Voice Activity Detection
Player voice activity detection (VAD) is a feature of Inworld's Unreal Engine SDK that allows a game to detect when a player begins speaking, which can then be used trigger in-game events.
VAD Options
To enable VAD, select a speech mode under Speech Options in the Inworld Session Component.
Speech Modes
There are three Speech Modes available:
- Default: VAD is disabled, all captured audio data is sent during audio sessions, VAD blueprint events do not trigger.
- VAD Continious Audio Send: VAD is enabled, all captured audio data is sent during audio sessions, VAD blueprint events trigger.

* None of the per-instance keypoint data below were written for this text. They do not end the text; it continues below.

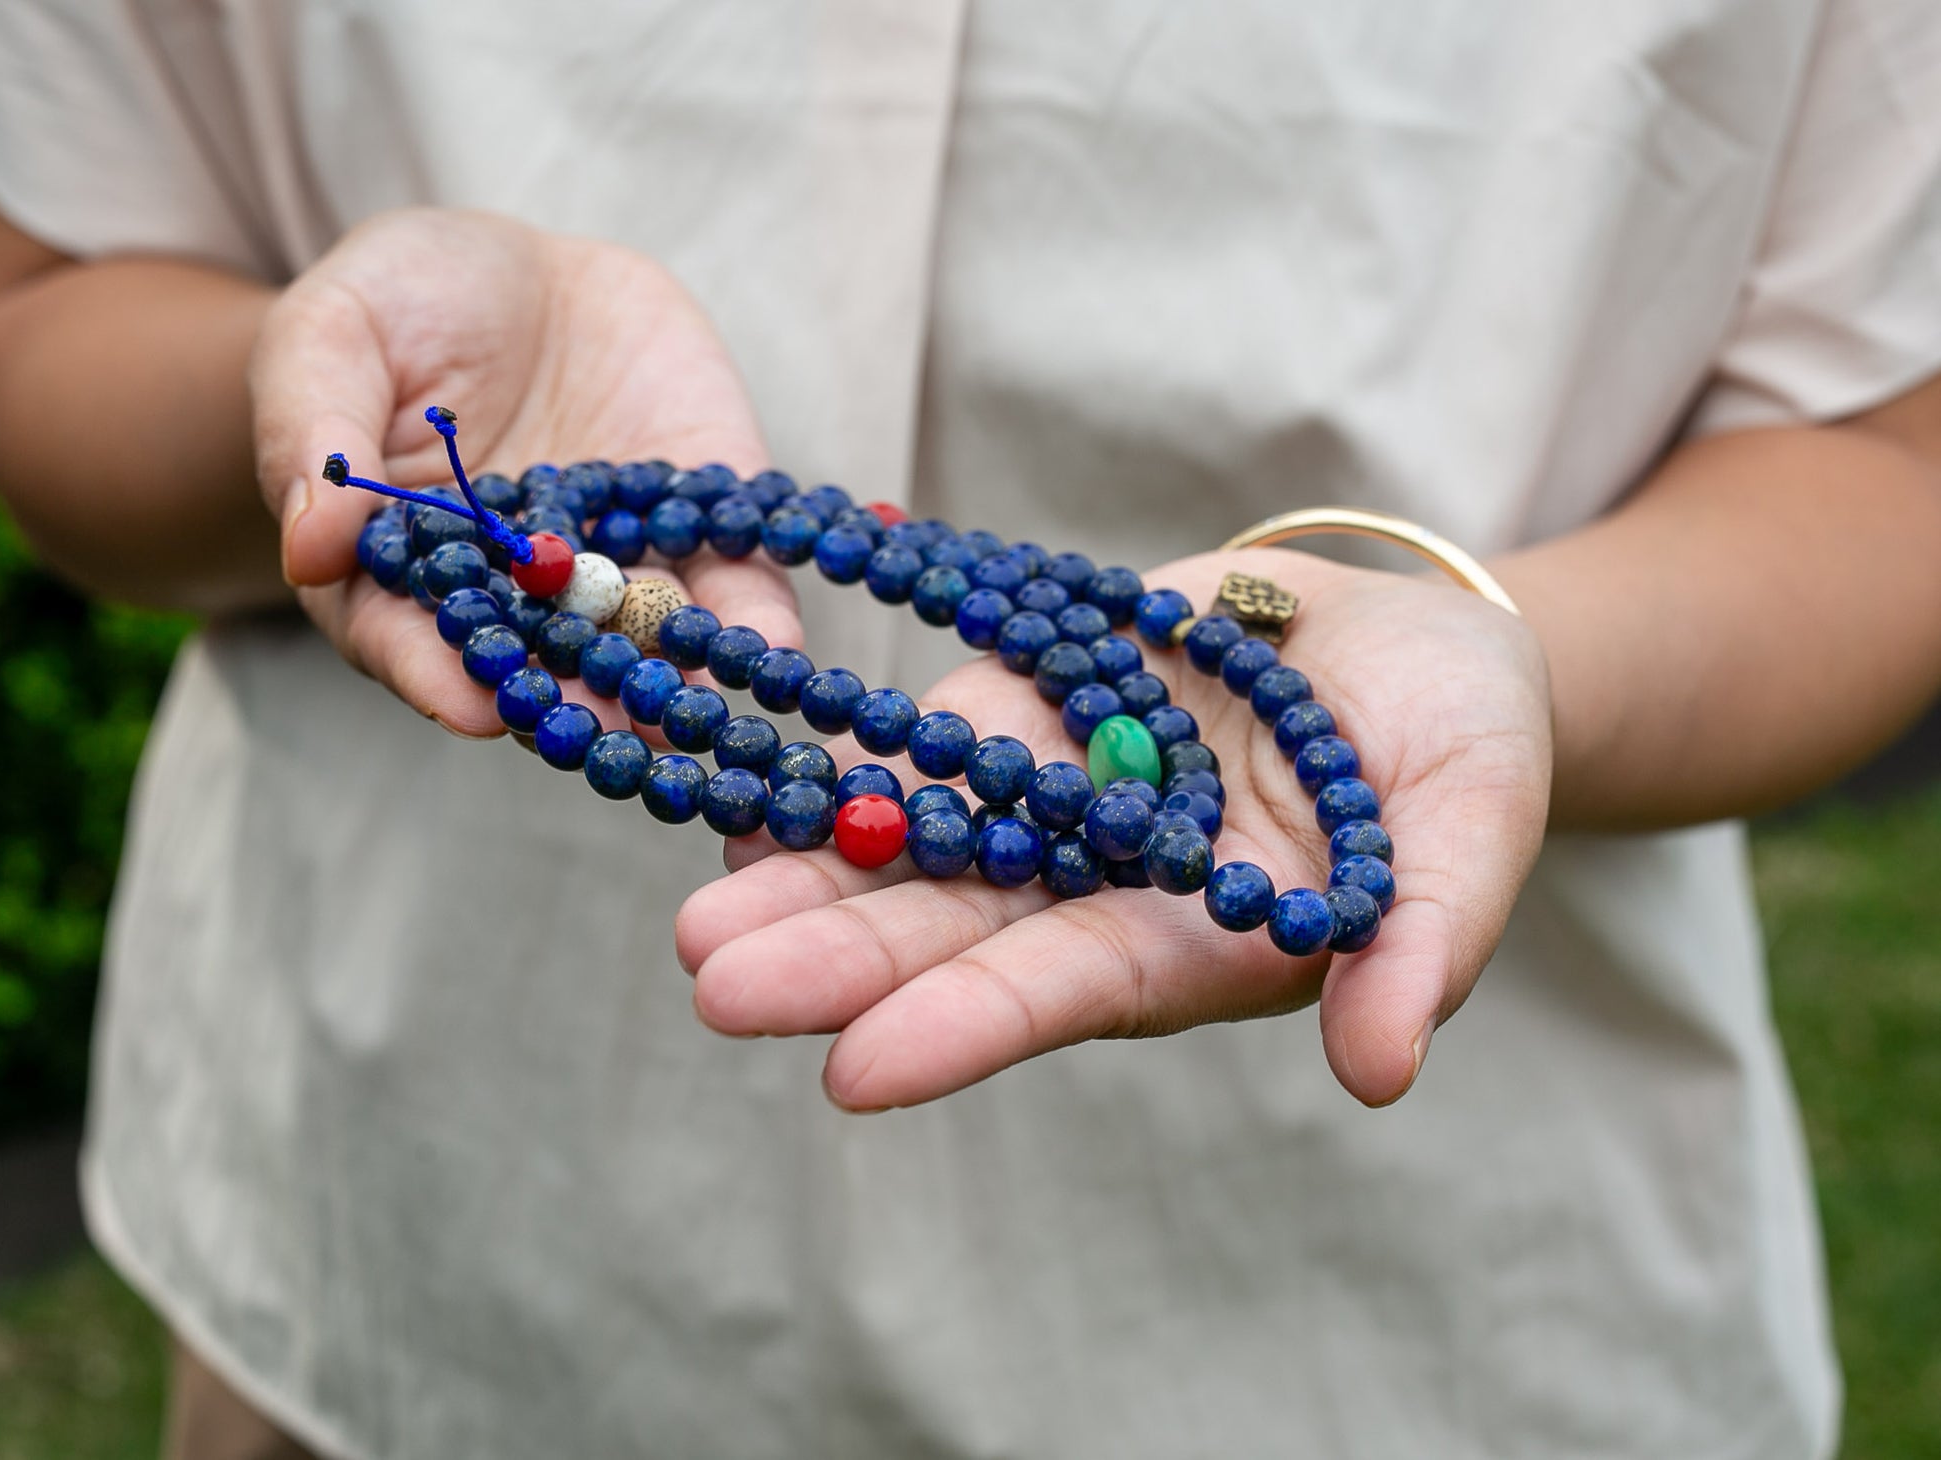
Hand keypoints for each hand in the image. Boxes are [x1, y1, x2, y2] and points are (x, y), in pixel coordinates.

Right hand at [251, 207, 796, 734]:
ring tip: (696, 712)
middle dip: (575, 703)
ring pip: (643, 646)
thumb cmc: (396, 306)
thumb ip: (316, 434)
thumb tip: (309, 544)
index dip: (437, 675)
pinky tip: (777, 645)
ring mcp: (616, 571)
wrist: (519, 273)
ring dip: (673, 684)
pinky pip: (731, 585)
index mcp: (407, 576)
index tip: (470, 706)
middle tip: (606, 730)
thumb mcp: (333, 334)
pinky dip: (755, 618)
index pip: (411, 642)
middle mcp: (518, 600)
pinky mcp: (698, 530)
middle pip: (538, 667)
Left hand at [678, 551, 1552, 1108]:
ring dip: (806, 877)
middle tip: (716, 987)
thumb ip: (1425, 941)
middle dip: (838, 961)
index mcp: (1193, 941)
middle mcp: (1098, 891)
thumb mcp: (1472, 832)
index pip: (1068, 990)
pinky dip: (838, 765)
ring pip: (915, 844)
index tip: (854, 1070)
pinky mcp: (1024, 709)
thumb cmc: (1464, 749)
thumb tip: (1385, 1073)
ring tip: (692, 922)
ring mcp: (1050, 800)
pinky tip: (738, 783)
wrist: (1410, 644)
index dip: (969, 1025)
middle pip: (956, 930)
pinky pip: (921, 741)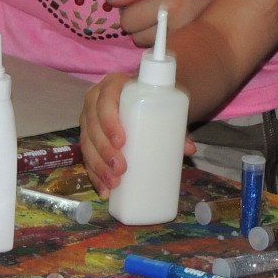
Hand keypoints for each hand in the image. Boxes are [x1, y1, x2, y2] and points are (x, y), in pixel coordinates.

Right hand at [80, 71, 196, 195]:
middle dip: (104, 151)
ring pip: (87, 143)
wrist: (145, 98)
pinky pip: (87, 156)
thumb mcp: (164, 105)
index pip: (106, 101)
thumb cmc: (153, 99)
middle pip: (94, 126)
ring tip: (114, 183)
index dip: (109, 121)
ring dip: (98, 166)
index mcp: (114, 86)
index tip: (121, 142)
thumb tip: (190, 149)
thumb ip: (175, 125)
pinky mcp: (89, 138)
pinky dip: (95, 175)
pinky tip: (105, 191)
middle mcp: (96, 101)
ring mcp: (90, 120)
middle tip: (121, 169)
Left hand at [110, 0, 260, 46]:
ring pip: (149, 47)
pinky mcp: (195, 44)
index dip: (126, 9)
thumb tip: (110, 0)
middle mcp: (176, 26)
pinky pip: (166, 50)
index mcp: (167, 3)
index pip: (128, 20)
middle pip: (136, 37)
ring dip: (148, 33)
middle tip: (149, 5)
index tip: (135, 0)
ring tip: (163, 14)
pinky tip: (173, 24)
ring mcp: (186, 39)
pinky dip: (163, 40)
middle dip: (136, 22)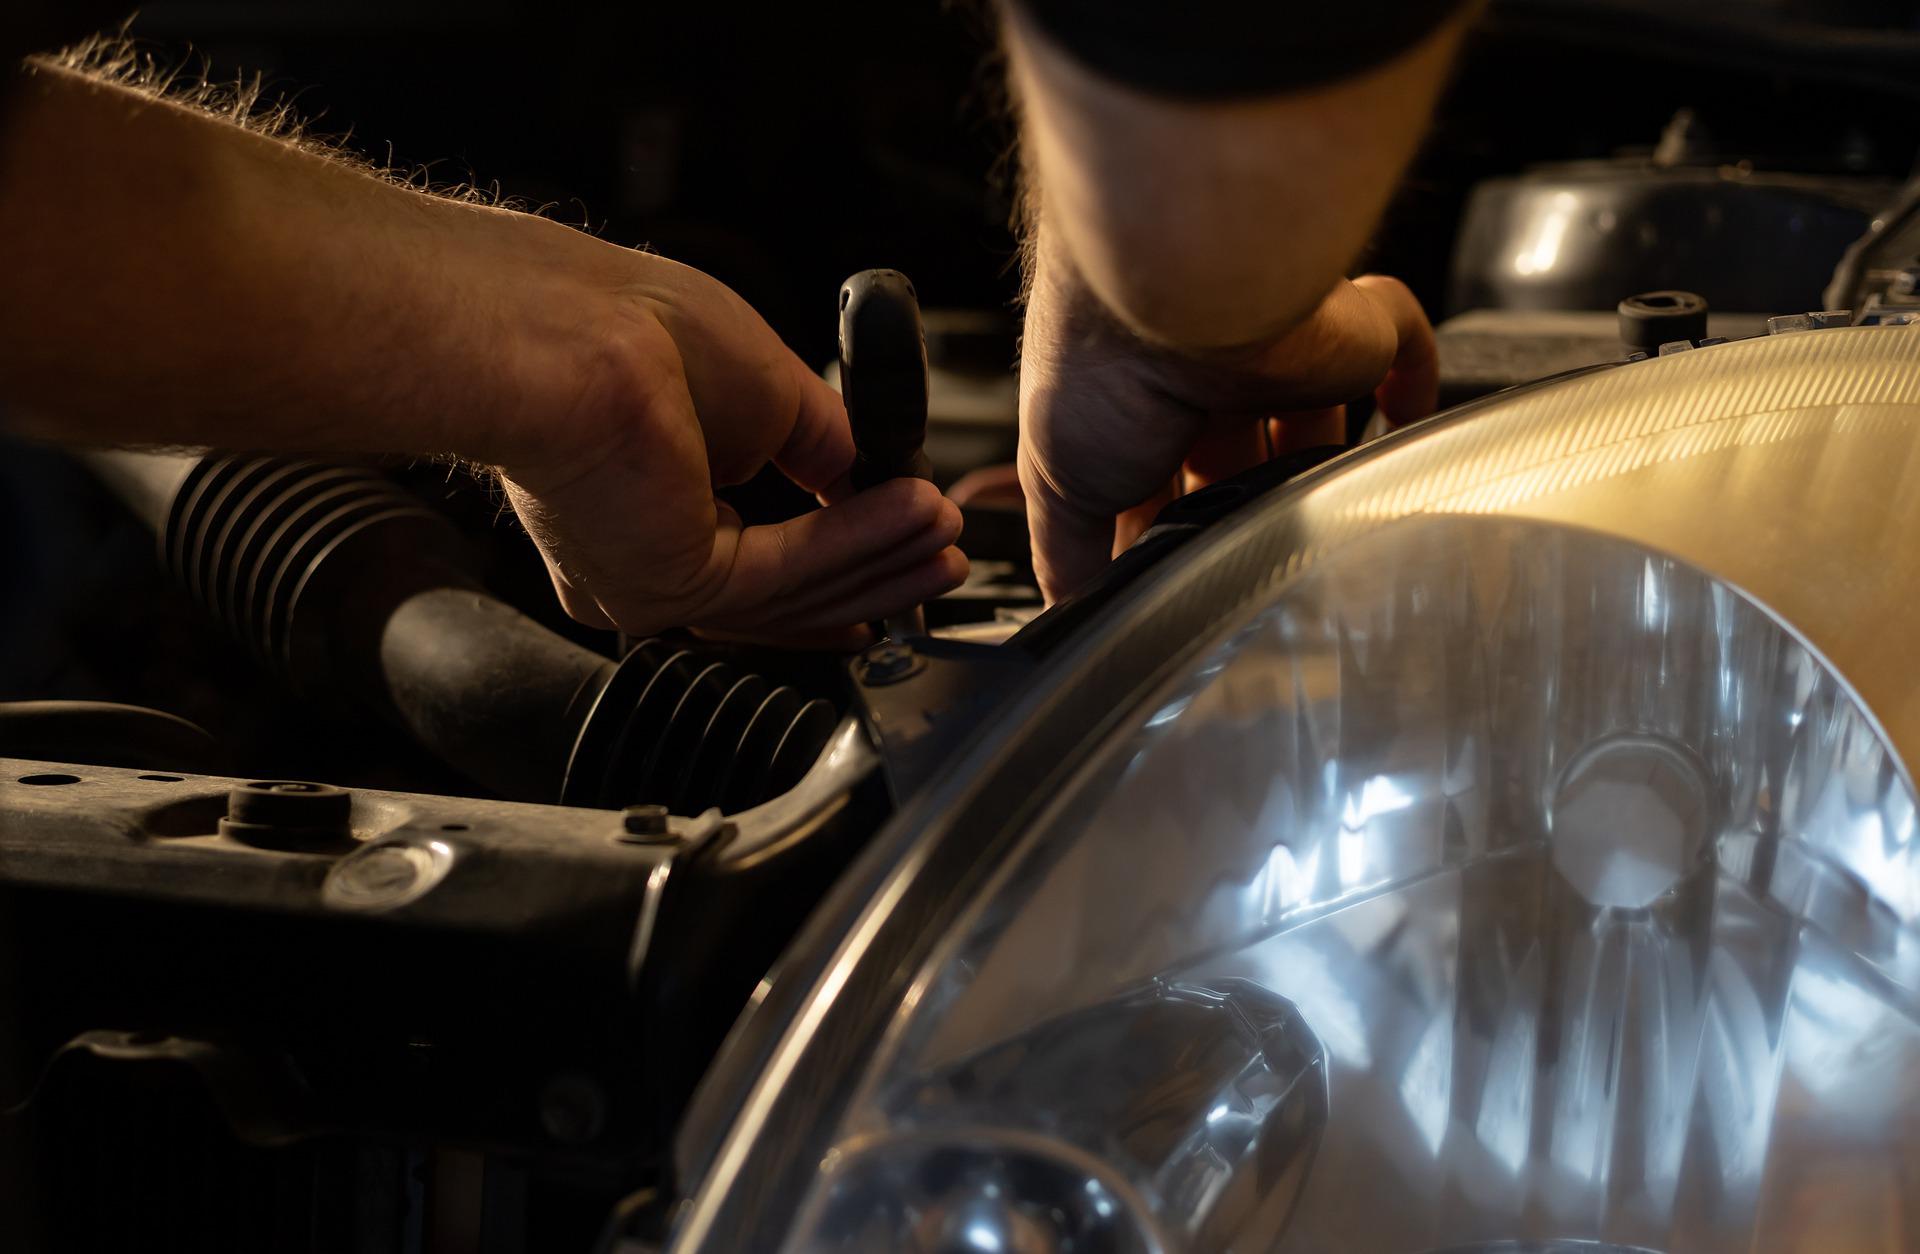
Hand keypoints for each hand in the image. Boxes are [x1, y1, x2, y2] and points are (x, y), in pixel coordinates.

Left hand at [472, 235, 967, 647]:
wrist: (569, 334)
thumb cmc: (623, 327)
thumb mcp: (761, 385)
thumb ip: (818, 442)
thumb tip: (872, 475)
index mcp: (640, 500)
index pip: (751, 557)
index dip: (834, 558)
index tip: (899, 544)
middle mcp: (636, 552)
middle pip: (779, 589)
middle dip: (874, 570)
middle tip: (942, 554)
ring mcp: (648, 579)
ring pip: (790, 589)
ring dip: (881, 557)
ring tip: (944, 534)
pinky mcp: (669, 585)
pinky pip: (785, 572)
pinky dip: (858, 543)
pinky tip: (912, 515)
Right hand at [1016, 247, 1437, 602]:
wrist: (1176, 289)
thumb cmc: (1101, 365)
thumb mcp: (1056, 482)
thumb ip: (1066, 552)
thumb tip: (1074, 613)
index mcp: (1135, 397)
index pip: (1161, 482)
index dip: (1167, 535)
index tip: (1172, 591)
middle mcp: (1208, 373)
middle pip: (1243, 462)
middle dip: (1240, 514)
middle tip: (1245, 572)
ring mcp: (1283, 351)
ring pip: (1315, 420)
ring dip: (1315, 475)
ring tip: (1315, 533)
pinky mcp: (1350, 330)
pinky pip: (1402, 348)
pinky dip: (1412, 388)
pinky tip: (1405, 426)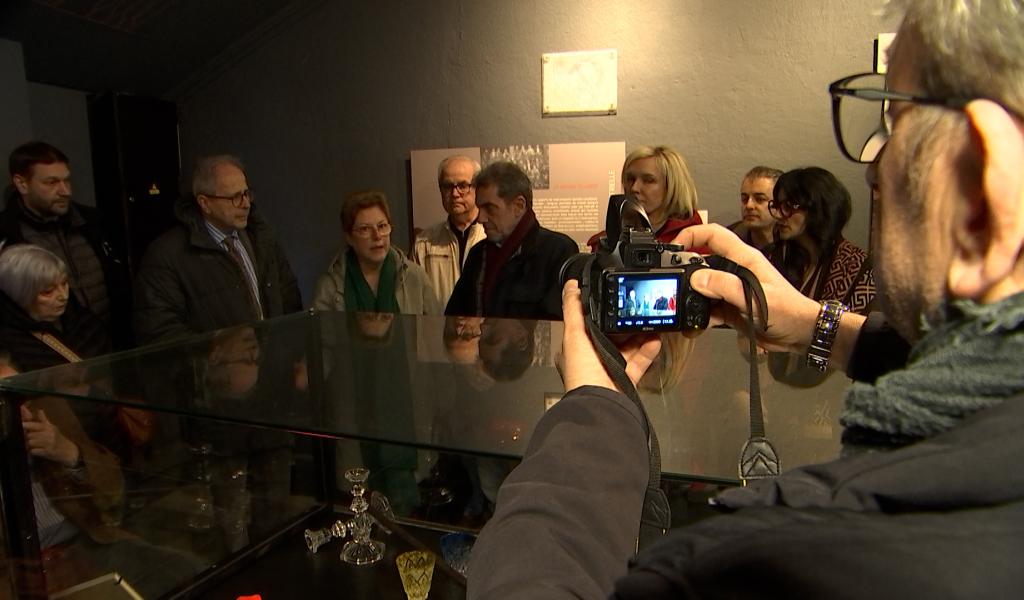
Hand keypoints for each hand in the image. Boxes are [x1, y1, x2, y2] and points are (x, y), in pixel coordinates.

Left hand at [21, 405, 78, 466]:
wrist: (67, 450)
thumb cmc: (57, 438)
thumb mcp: (51, 427)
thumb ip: (43, 419)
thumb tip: (39, 410)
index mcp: (49, 427)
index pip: (35, 425)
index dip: (27, 425)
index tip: (22, 424)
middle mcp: (49, 434)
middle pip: (30, 435)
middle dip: (28, 437)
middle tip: (32, 439)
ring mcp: (49, 443)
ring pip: (31, 442)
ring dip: (30, 445)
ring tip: (35, 445)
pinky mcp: (48, 452)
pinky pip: (34, 451)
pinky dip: (33, 451)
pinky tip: (37, 450)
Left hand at [559, 280, 661, 392]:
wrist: (600, 402)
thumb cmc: (581, 371)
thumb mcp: (573, 334)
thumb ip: (573, 309)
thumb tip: (571, 285)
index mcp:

- VAD Conditional Audio Send: VAD is enabled, only data with detected player voice is sent during audio sessions, VAD blueprint events work.
Speech Options
In addition, three further Speech Options are available:
- VAD Prob Threshold: The probability threshold the language processing model uses to determine if VAD should be triggered.
- VAD Buffer Chunks Num: The number of 100 ms audio chunks that are buffered to send to server upon voice detection.
- VAD Silence Chunks Num: The number of 100 ms audio chunks of silence required before VAD is considered to have detected silence.
Triggering VAD Events
VAD blueprint events can be triggered from either the Inworld Player Component or Inworld Character Component.